Tasks —
[1] List every person named in the article about the song.
[2] Give again the part of the song article that opens with "Wax singles chronology" and closes with "by Christopher Neil.", switching "final" to "last".

Source document —
○ ○ ○
Single by Wax

from the album American English
- Released: January 1988 (UK)
- Genre: Pop; Eurodisco;
- Length: 4:45 (album version); 3:46 (single version);
- Label: RCA
- Songwriter(s): Andrew Gold; Graham Gouldman;
- Producer(s): Christopher Neil

Wax singles chronology
| "American English" (1987) | "In Some Other World" (1988) | "Wherever You Are" (1989) |

= In Some Other World =

"In Some Other World" is a song by British duo Wax, which was released in 1988 as the third and final single from their second studio album American English (1987). The song was written by band members Andrew Gold and Graham Gouldman, and produced by Christopher Neil.

"In Some Other World" failed to make an appearance on the UK Singles Chart, but was a top 40 success in Belgium, where it reached No. 37 on the Ultratop 50 Flanders chart in April 1988. The song's music video was directed by Storm Thorgerson.
○ ○ ○
Rows —

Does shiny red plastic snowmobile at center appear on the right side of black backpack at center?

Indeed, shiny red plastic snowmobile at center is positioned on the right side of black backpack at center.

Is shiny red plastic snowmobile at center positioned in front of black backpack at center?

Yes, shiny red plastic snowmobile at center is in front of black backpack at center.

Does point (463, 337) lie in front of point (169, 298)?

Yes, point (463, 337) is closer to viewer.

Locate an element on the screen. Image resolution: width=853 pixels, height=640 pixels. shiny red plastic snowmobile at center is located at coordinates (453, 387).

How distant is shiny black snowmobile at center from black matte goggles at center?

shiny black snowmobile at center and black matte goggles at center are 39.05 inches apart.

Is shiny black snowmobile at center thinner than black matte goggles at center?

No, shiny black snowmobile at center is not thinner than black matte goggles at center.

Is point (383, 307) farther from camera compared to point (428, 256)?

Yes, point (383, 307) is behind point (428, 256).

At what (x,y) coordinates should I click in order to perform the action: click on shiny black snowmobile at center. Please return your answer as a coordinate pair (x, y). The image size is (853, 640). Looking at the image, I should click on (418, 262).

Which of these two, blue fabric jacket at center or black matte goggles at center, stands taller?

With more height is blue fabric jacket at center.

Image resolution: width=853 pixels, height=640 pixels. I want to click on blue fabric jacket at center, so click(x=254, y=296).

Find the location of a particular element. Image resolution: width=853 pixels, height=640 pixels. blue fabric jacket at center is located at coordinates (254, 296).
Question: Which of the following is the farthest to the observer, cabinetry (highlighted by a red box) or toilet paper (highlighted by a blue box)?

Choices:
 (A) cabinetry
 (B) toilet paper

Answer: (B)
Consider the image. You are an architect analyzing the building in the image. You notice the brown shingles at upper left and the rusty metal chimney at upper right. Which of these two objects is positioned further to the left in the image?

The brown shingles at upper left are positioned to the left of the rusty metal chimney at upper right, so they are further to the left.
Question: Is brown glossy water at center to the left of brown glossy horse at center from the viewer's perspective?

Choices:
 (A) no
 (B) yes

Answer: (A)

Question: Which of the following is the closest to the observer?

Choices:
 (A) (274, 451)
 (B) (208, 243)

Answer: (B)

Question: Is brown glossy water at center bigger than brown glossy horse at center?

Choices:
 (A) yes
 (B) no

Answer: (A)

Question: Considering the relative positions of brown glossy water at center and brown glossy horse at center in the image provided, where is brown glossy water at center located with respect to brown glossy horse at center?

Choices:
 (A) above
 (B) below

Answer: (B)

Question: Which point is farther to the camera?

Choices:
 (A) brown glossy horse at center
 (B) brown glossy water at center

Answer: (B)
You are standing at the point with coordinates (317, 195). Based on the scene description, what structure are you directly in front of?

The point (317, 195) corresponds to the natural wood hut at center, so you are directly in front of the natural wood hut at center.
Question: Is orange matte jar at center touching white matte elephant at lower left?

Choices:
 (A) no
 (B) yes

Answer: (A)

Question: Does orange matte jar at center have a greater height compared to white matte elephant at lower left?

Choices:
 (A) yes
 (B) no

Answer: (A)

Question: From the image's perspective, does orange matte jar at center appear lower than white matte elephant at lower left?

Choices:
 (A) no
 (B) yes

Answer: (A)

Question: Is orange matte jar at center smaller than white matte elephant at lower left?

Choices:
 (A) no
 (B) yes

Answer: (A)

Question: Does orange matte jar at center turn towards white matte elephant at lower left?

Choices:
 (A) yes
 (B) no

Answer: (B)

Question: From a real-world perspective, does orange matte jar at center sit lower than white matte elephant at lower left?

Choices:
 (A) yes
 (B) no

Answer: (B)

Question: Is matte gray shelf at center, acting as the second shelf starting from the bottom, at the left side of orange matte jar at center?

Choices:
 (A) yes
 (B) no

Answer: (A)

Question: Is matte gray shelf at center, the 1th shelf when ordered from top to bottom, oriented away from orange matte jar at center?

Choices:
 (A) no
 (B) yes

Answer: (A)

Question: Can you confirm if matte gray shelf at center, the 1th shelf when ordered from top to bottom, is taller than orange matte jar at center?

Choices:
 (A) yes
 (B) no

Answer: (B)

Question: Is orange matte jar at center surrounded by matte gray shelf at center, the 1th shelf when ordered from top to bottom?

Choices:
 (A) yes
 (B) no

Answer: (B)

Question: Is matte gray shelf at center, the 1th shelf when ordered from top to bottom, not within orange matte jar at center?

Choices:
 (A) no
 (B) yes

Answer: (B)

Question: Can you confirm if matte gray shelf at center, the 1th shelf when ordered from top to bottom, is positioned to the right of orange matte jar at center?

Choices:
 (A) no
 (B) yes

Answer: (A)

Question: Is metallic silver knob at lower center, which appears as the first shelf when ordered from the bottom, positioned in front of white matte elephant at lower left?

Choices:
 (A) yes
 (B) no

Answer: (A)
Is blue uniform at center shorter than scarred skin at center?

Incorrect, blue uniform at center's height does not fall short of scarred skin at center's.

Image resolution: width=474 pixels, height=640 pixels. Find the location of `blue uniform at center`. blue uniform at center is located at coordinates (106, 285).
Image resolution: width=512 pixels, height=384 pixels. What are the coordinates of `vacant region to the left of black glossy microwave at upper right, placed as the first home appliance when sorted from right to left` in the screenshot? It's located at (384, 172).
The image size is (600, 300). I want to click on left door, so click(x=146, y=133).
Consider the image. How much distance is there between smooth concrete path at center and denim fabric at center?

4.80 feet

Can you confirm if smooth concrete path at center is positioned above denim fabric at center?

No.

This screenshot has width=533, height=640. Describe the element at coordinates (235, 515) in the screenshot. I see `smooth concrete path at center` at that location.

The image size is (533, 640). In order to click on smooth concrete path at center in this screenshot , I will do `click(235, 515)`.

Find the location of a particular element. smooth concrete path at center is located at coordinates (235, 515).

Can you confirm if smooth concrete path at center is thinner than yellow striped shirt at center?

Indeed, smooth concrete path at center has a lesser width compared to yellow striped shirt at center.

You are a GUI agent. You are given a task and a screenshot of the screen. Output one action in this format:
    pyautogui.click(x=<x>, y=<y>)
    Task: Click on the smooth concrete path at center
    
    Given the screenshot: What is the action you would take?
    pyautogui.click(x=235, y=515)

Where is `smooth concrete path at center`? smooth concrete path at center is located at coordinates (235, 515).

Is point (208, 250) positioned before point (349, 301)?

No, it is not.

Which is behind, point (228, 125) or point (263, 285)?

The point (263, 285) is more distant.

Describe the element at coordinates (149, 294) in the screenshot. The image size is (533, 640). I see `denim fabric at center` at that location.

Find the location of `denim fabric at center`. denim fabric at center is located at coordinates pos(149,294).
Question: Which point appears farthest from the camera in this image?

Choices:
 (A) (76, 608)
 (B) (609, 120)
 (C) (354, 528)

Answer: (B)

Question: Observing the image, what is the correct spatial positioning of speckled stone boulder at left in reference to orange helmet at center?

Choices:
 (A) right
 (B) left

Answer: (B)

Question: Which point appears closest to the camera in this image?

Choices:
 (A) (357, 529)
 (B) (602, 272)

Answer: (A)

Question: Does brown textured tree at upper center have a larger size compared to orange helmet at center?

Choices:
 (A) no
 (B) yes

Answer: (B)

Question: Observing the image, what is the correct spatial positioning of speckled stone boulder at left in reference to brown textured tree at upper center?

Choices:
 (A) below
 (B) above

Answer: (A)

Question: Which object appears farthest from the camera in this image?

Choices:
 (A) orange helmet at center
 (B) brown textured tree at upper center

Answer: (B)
○ ○ ○
The results —
[1] Andrew Gold, Graham Gouldman, Christopher Neil, Storm Thorgerson

[2]
Wax singles chronology
| "American English" (1987) | "In Some Other World" (1988) | "Wherever You Are" (1989) |

= In Some Other World =

"In Some Other World" is a song by British duo Wax, which was released in 1988 as the third and last single from their second studio album American English (1987). The song was written by band members Andrew Gold and Graham Gouldman, and produced by Christopher Neil.